Besagte Freundin, ein Altacher Dickschädel, zeigte sich unzufrieden, weshalb ich einen Schritt weiter ging und ihr erklärte, dass die Dialektfrage ja ein bloßer Nebenschauplatz sei. Die wahre Bedrohung gehe von den Wiener Medien aus, ziele auf unser alemannisches Erbe ab und werde noch dazu von Vorarlberger Heimkehrern immer wieder gedankenlos ins Ländle eingeschleppt.

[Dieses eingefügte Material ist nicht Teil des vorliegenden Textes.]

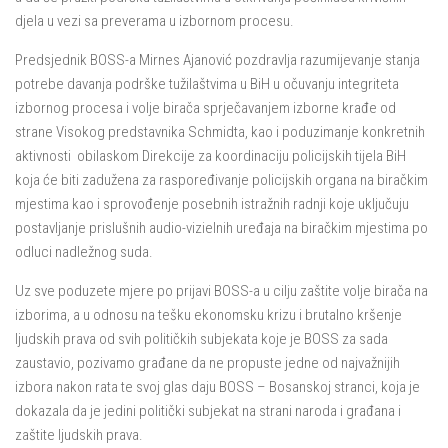
djela u vezi sa preverama u izbornom procesu.
Predsjednik BOSS-a Mirnes Ajanović pozdravlja razumijevanje stanja
potrebe davanja podrške tužilaštvima u BiH u očuvanju integriteta
izbornog procesa i volje birača sprječavanjem izborne krađe od
strane Visokog predstavnika Schmidta, kao i poduzimanje konkretnih
aktivnosti obilaskom Direkcije za koordinaciju policijskih tijela BiH
koja će biti zadužena za raspoređivanje policijskih organa na biračkim
mjestima kao i sprovođenje posebnih istražnih radnji koje uključuju
postavljanje prislušnih audio-vizielnih uređaja na biračkim mjestima po
odluci nadležnog suda.
Uz sve poduzete mjere po prijavi BOSS-a u cilju zaštite volje birača na
izborima, a u odnosu na tešku ekonomsku krizu i brutalno kršenje
ljudskih prava od svih političkih subjekata koje je BOSS za sada
zaustavio, pozivamo građane da ne propuste jedne od najvažnijih
izbora nakon rata te svoj glas daju BOSS – Bosanskoj stranci, koja je
dokazala da je jedini politički subjekat na strani naroda i građana i
zaštite ljudskih prava.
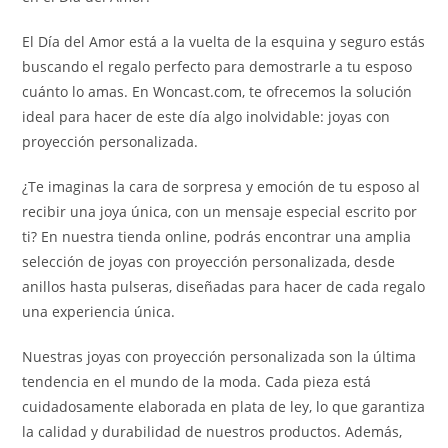
El Día del Amor está a la vuelta de la esquina y seguro estás
buscando el regalo perfecto para demostrarle a tu esposo
cuánto lo amas. En Woncast.com, te ofrecemos la solución
ideal para hacer de este día algo inolvidable: joyas con
proyección personalizada.
¿Te imaginas la cara de sorpresa y emoción de tu esposo al
recibir una joya única, con un mensaje especial escrito por
ti? En nuestra tienda online, podrás encontrar una amplia
selección de joyas con proyección personalizada, desde
anillos hasta pulseras, diseñadas para hacer de cada regalo
una experiencia única.
Nuestras joyas con proyección personalizada son la última
tendencia en el mundo de la moda. Cada pieza está
cuidadosamente elaborada en plata de ley, lo que garantiza
la calidad y durabilidad de nuestros productos. Además,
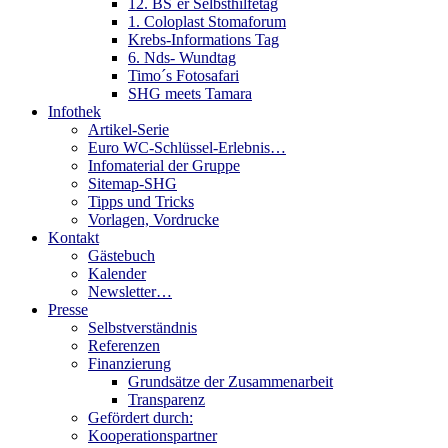
12. BS´er Selbsthilfetag
1. Coloplast Stomaforum
Krebs-Informations Tag
6. Nds- Wundtag
Timo´s Fotosafari
SHG meets Tamara
Infothek
Artikel-Serie
Euro WC-Schlüssel-Erlebnis…
Infomaterial der Gruppe
Sitemap-SHG
Tipps und Tricks
Vorlagen, Vordrucke
Kontakt
Gästebuch
Kalender
Newsletter…
Presse
Selbstverständnis
Referenzen
Finanzierung
Grundsätze der Zusammenarbeit
Transparenz
Gefördert durch:
Kooperationspartner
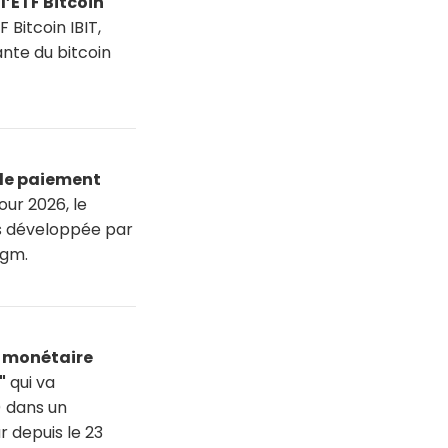
l’ETF Bitcoin
 Bitcoin IBIT,
ante du bitcoin
 de paiement
our 2026, le
ts développée par
igm.
é monétaire
"
qui va
) dans un
 depuis le 23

So habe ich in illustrer Journalistenrunde mehrfach erfahren, dass Ausdrücke wie Blumenkohl und Tomate tabu, und Wörter wie Teller und Monat vom grammatikalischen Geschlecht her rein sächlich seien; das Joghurt, zudem, sei natürlich falsch – weil in Wahrheit ein Kerl, wie man mir weismachen wollte. Korrekt hingegen, weil nicht „bundesdeutsch“, wären für das genannte Gemüse die Bezeichnungen Karfiol und Paradeiser, so die allgemeine Übereinkunft – der sich sogar ein vorarlbergstämmiger Kolumnist angeschlossen hat. Und mich damit im Regen stehen ließ.

Sei’s drum. Sollen sie reden und schreiben, wie sie wollen. Spätestens ab Linz nämlich, das hat mir eine oberösterreichische Kollegin später gesteckt, verkauft der durchschnittliche Nahversorger nur noch Blumenkohl. Den Höhepunkt solcher Diskussionen stellte übrigens die Frage eines sonst stilsicheren Schreiberlings dar, der ob des Wörtchens Karton in einem (österreichischen) Druckwerk meinte: „Muss das nicht Schachtel heißen?“ Dabei ging es in der Geschichte eindeutig nicht um eine Kartonage für Aufbewahrung und Transport, sondern schlicht um das entsprechende Material. Also nix „bundesdeutsch“.

Der erste Ausdruck, den meine Frau in Vorarlberger Mundart beherrschte, war übrigens „Halt d’Schnorra“. Irgendwie konsequent, weil es – ob im Spaß oder im Ernst – praktisch in jeder Situation passt.